We are a manufacturing company and receive numerous Purchase Orders and Invoices via email as a PDF.
We spend a lot of time typing this information in, is there a software/service out there that will allow me to convert these PDFs into useable XML so I can import it? I've tried a bunch of "PDF to XML" converters but they don't do anything other than export the internal tags which does nothing. I need a XML document that is clean and useable.
Many thanks for your help if I could solve this one.
Jason.
10-17-2013 10:39 PM
Hello Jason,
I assume you need some code to extract data from an ADS rendered PDF file, and that your ABAP system has access to the SAP Netweaver ADS using ABAP?
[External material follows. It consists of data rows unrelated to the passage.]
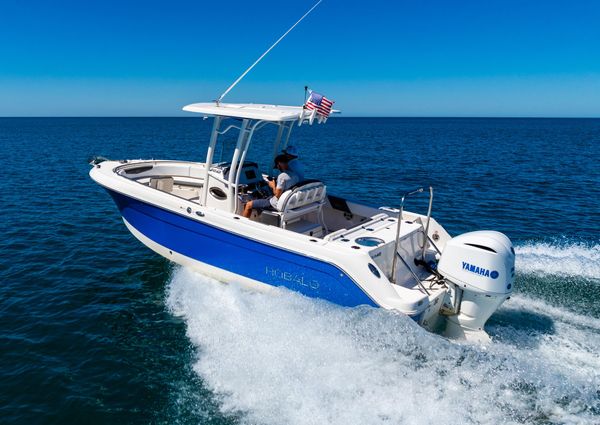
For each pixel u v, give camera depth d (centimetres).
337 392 437
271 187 664
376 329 491
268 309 561
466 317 513
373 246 542
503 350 490
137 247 944
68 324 623
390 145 4238
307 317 536
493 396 425
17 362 536
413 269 603
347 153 3272
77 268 825
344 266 521
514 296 638
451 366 462
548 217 1288
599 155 3177
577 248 871
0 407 462
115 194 722
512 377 446
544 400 420
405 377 450
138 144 3962
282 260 569
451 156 3119
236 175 639
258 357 497
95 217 1188
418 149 3759
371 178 2011
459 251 502
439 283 555
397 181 1931
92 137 5225
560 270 727
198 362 516
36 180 1772
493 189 1723
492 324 564
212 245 632
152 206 679
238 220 598
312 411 417
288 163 646
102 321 629
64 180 1778
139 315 641
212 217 614
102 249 930
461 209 1391
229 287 629
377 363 470
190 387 477
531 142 4809
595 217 1286
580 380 447
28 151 3152
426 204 1465
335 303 537
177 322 610
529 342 522
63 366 530
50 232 1049
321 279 542
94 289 735
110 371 516
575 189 1717
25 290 732
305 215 723
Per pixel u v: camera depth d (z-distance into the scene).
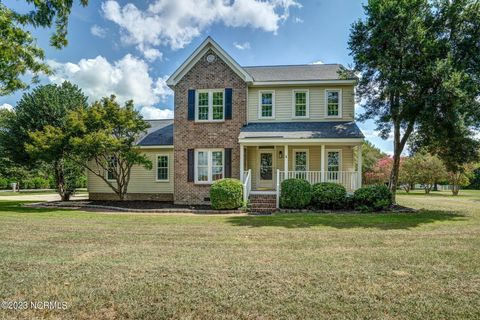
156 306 3.70
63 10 7.33
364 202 13.60
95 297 3.94
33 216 11.94
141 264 5.33
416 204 17.70
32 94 20.92
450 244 6.98
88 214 12.74
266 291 4.14
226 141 16.64
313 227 9.30
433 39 12.77
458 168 15.12
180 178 16.89
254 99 17.62
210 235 8.00
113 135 17.12
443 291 4.18
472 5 12.64
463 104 11.93
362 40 14.44
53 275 4.74
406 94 13.05
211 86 16.88
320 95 17.30
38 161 20.38
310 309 3.62
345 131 15.22
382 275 4.80
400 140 15.52
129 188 19.97
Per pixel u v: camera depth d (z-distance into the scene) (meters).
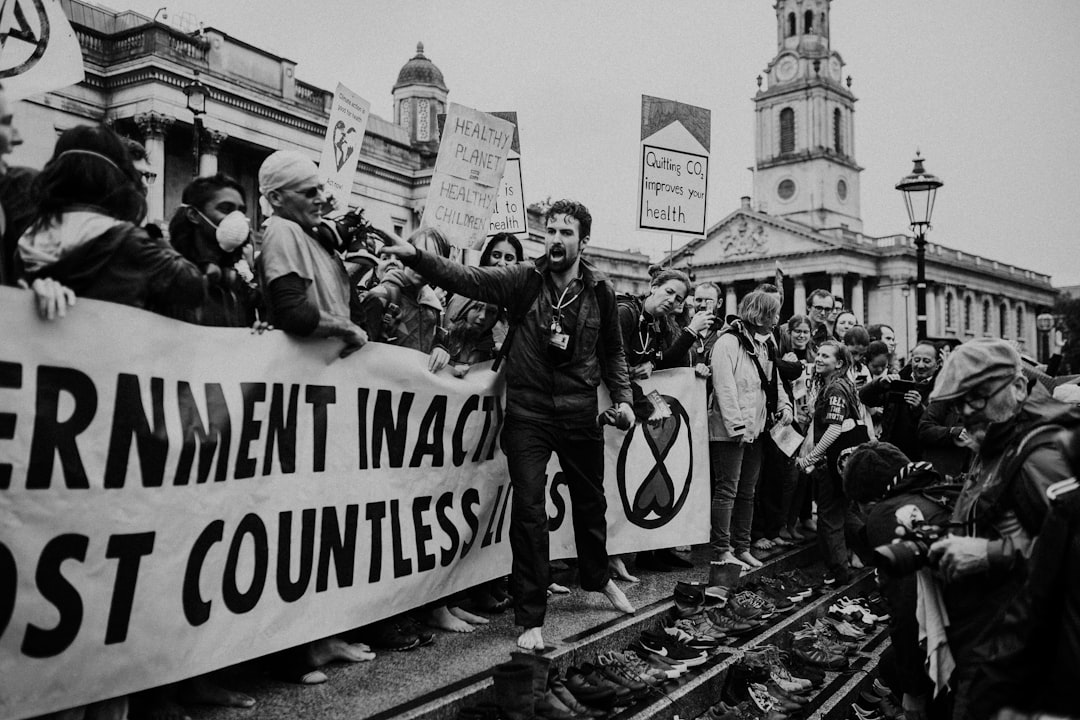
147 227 2.92
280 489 3.20
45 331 2.45
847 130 82.81
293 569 3.25
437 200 4.94
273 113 17.59
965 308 75.62
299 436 3.29
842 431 6.18
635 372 5.03
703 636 4.56
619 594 4.54
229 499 2.99
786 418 6.16
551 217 3.98
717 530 5.79
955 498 3.30
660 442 5.45
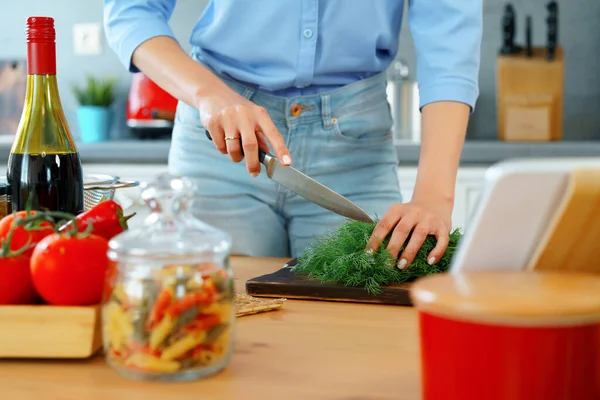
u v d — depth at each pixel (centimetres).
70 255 71
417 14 133
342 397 63
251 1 133
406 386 65
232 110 111
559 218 55
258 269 117
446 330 51
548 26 277
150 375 66
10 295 73
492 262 59
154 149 256
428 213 107
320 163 142
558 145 252
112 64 308
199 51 143
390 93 277
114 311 66
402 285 98
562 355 49
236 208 143
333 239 105
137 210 210
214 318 66
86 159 259
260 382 66
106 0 135
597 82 289
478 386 50
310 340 79
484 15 290
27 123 99
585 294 50
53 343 71
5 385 66
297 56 135
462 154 250
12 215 78
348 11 133
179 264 65
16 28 307
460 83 125
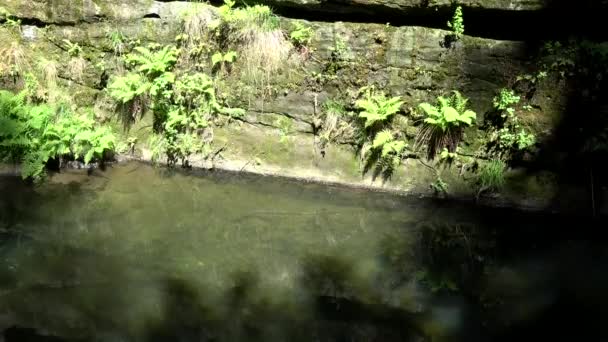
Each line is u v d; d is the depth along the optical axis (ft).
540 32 16.79
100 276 14.87
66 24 19.16
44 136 18.51
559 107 16.46
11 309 13.70
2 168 18.58
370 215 17.31
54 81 19.40
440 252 15.97
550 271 15.12
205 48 18.66
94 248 15.89
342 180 18.29
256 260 15.72
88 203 17.58
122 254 15.71
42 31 19.31
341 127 18.10
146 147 19.39
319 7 17.78
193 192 18.19
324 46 17.85
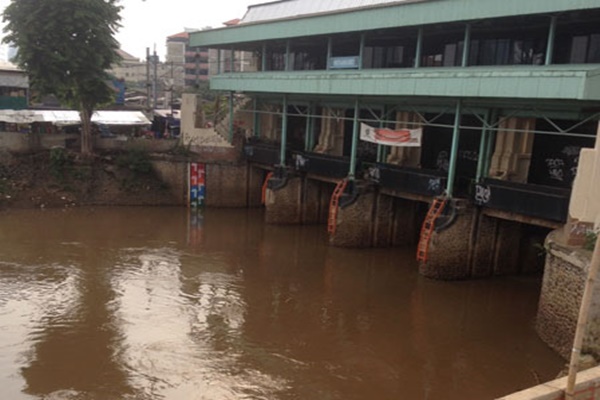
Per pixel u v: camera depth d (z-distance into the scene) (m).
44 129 41.78
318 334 18.62
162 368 15.94
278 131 39.12
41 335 17.70
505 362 16.83
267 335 18.42
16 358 16.20
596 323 15.33
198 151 38.09
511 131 21.88
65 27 33.28
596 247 7.13
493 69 20.12
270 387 15.15
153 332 18.27
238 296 21.84
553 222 20.62
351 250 28.47
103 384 14.98
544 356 17.06
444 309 20.95
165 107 62.66
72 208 35.22
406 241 29.66
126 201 36.62
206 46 38.62
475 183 23.19
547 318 17.69
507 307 21.17
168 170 37.09
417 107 26.69
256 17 40.12
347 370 16.25
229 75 35.81
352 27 27.45
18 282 22.27
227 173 37.47
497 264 24.28
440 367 16.55
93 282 22.64
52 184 35.69
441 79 21.92
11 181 35.06
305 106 35.75
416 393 15.09
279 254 27.66
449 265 23.50
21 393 14.43
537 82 18.61
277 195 32.97
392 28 25.86
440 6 23.17
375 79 24.84
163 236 30.30
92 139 38.16
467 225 23.33
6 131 40.25
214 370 15.94
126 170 36.91
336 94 27.77
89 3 33.53
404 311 20.73
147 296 21.42
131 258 26.14
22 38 32.94
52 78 33.78
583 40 22.20
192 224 33.19
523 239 24.61
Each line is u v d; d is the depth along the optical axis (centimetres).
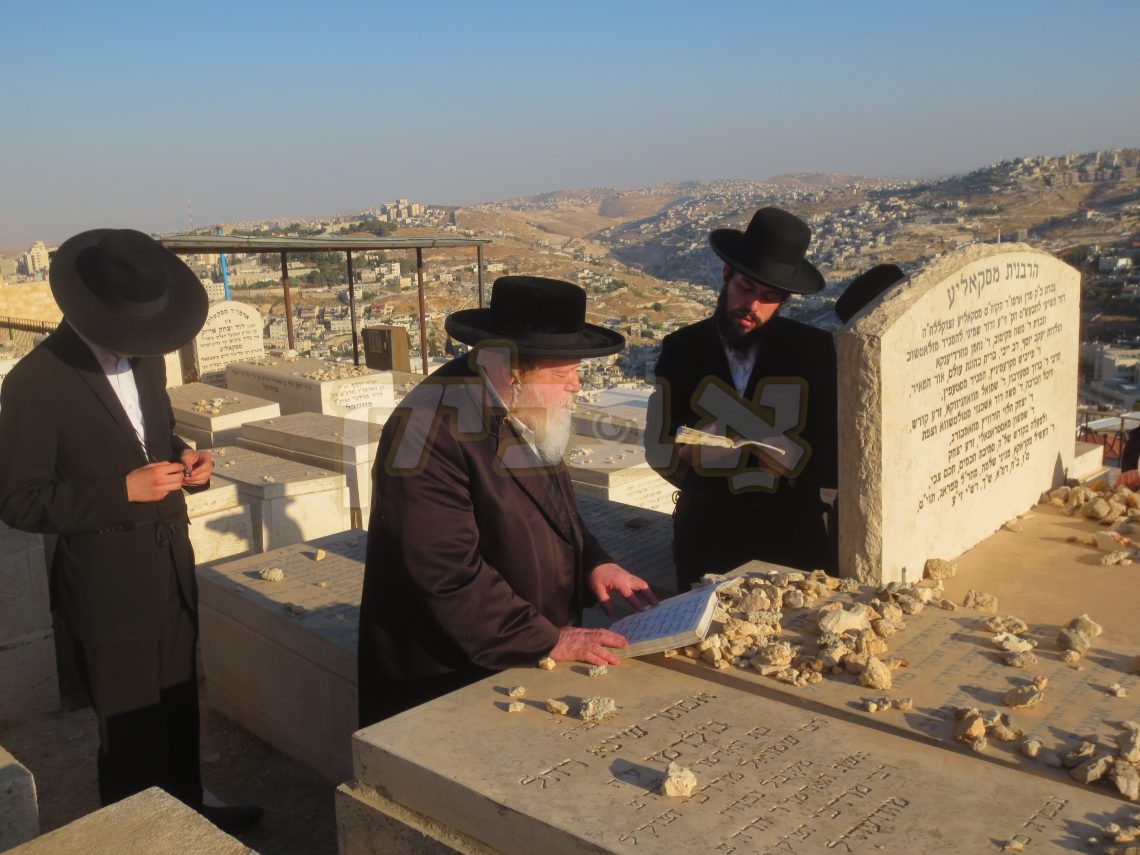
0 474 307
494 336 277
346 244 1236
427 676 295
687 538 417
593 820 203
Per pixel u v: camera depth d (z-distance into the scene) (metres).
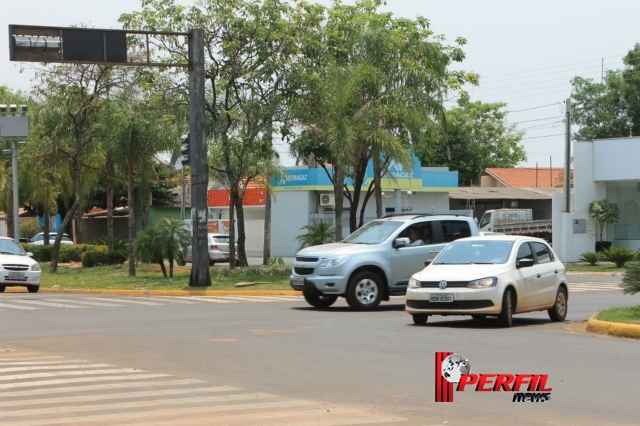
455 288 16.84
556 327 17.36
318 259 21.00
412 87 32.41
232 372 11.91
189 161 28.56
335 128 30.30
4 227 66.19
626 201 49.62
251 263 47.94
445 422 8.73
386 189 56.09
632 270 17.25
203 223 28.55
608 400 9.80
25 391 10.52
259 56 31.83
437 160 76.69
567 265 44.88
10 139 37.03
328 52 32.97
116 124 34.41
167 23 31.28
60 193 50.69
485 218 59.19
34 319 19.17
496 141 86.75
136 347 14.48
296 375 11.60
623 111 69.00
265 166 39.41
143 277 33.34
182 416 9.03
In that case you might use some of the code below.
IV_INPUT is importing parameter type XSTRING, assumed to be the rendered PDF file
EV_OUTPUT is exporting/returning type XSTRING, which is the data part of the PDF file in XML format.
You can parse EV_OUTPUT with the iXML library.
method extract.
data:
lv_str_base64 type string,
lv_dest type rfcdest,
lr_fp type ref to if_fp,
lr_pdfobj type ref to if_fp_pdf_object,
lv_pdf_bin type xstring,
lr_fpex type ref to cx_fp_runtime,
lr_root type ref to cx_root.
if iv_input is initial.
write 'error spot 1'.
* Some error handling
endif.
move cl_fp=>get_ads_connection( ) to lv_dest.
* get FP reference
lr_fp = cl_fp=>get_reference( ).
try.
* Create PDF Object
lr_pdfobj = lr_fp->create_pdf_object( connection = lv_dest ).
* Set document
lr_pdfobj->set_document(
pdfdata = iv_input ).
* Tell PDF object to extract data
call method lr_pdfobj->set_task_extractdata( ).
* Execute, call ADS
call method lr_pdfobj->execute( ).
* Get data
call method lr_pdfobj->get_data
importing
formdata = ev_output.
catch cx_fp_runtime_internal
cx_fp_runtime_system
cx_fp_runtime_usage into lr_fpex.
ls_faultdata-fault_text = lr_fpex->errmsg.
write: 'error spot 2', lr_fpex->errmsg.
* Some error handling
catch cx_root.
write: 'error spot 3'
* Some error handling
endtry.
endmethod.